Used by the biggest brands and content-owners in the global kids entertainment market (including Cartoon Network, Hasbro, and LEGO), SuperAwesome reaches more than 300 million kids every month with ads that are COPPA compliant, which means they comply with the Children’s Online Privacy and Protection Act in the U.S.

For kids content creators and developers, ACT provides a new way to monetize content. By analyzing billions of pieces of kids content, SuperAwesome’s ACT provides a rich, contextual map of the content that kids are really engaging with.

The engine generates a layered picture of the digital kids’ media landscape, which matches kid-appropriate advertising with specific, relevant pieces of content across the digital content landscape. This provides safe new revenue streams for kids app developers.

Above: SuperAwesome targets appropriate ads at kids.

Image Credit: SuperAwesome

SuperAwesome’s ACT ensures that children will only ever see appropriate brand imagery with content they’re viewing and that children remain anonymous online. Because it uses a contextual content approach, the technology can make sure that ads are never targeted to the wrong content, an issue which has become increasingly sensitive for brands.

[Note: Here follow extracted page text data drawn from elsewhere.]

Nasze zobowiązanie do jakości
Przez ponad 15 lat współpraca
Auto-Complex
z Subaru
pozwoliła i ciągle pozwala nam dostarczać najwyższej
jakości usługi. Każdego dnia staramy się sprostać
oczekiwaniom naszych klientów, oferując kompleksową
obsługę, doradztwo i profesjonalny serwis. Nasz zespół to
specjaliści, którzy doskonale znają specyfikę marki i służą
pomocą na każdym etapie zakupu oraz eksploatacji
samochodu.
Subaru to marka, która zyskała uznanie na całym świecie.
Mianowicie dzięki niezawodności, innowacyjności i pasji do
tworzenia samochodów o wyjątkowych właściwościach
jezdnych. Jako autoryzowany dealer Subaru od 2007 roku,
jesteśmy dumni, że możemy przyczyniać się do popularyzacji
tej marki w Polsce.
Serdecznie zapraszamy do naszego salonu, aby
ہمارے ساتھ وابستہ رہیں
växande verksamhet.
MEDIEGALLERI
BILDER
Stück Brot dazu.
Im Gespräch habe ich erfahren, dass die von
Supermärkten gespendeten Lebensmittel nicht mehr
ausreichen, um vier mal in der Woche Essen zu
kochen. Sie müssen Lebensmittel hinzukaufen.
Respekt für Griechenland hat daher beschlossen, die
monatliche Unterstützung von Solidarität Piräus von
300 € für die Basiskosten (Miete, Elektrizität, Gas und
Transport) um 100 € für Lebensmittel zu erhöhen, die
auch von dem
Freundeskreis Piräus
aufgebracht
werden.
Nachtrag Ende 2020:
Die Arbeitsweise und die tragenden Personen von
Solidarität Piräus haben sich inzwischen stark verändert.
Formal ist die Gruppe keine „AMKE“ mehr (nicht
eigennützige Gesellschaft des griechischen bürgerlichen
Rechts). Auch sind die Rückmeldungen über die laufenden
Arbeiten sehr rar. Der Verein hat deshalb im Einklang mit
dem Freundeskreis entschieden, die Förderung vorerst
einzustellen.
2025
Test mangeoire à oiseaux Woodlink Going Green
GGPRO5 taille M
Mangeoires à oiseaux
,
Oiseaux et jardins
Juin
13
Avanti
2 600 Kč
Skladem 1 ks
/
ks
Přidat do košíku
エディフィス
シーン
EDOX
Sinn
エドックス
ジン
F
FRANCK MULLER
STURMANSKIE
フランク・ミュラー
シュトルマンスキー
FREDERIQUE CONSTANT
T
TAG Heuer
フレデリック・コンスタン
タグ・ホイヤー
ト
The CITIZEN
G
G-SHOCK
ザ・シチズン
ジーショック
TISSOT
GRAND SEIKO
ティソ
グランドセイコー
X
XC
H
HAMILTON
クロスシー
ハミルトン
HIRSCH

Joshua Wohle, chief product officer at SuperAwesome, said in a statement, “This is the next step for the kids digital media sector. Our Awesome Content Targeting technology provides the greatest intelligence on the kids content landscape ever available. It shows what content they are really engaging with, while increasing the standard for kids digital safety across the board.”

As kids TV viewing has continued to decline, brands have been shifting tens of millions of dollars into digital channels to engage the centennial audience. Analysts estimate that almost 10 percent of kids and family advertising is now being spent digitally, a figure which is likely to quintuple in the years to come as the sector catches up with other audience markets (where 50 percent digital ad spending is normal).

Industry sources expect kids digital spending this year to reach almost $1 billion across English-speaking markets. However, data privacy laws in the U.S. and Europe have led to growing fines for many players in the market — for illegally using platforms or technology that capture personal data on kids. This has led to the emergence of the “kidtech” space: compliance-driven technology companies providing platforms for safe kid engagement.

The company has offices in New York, London, Los Angeles, Singapore, and Sydney.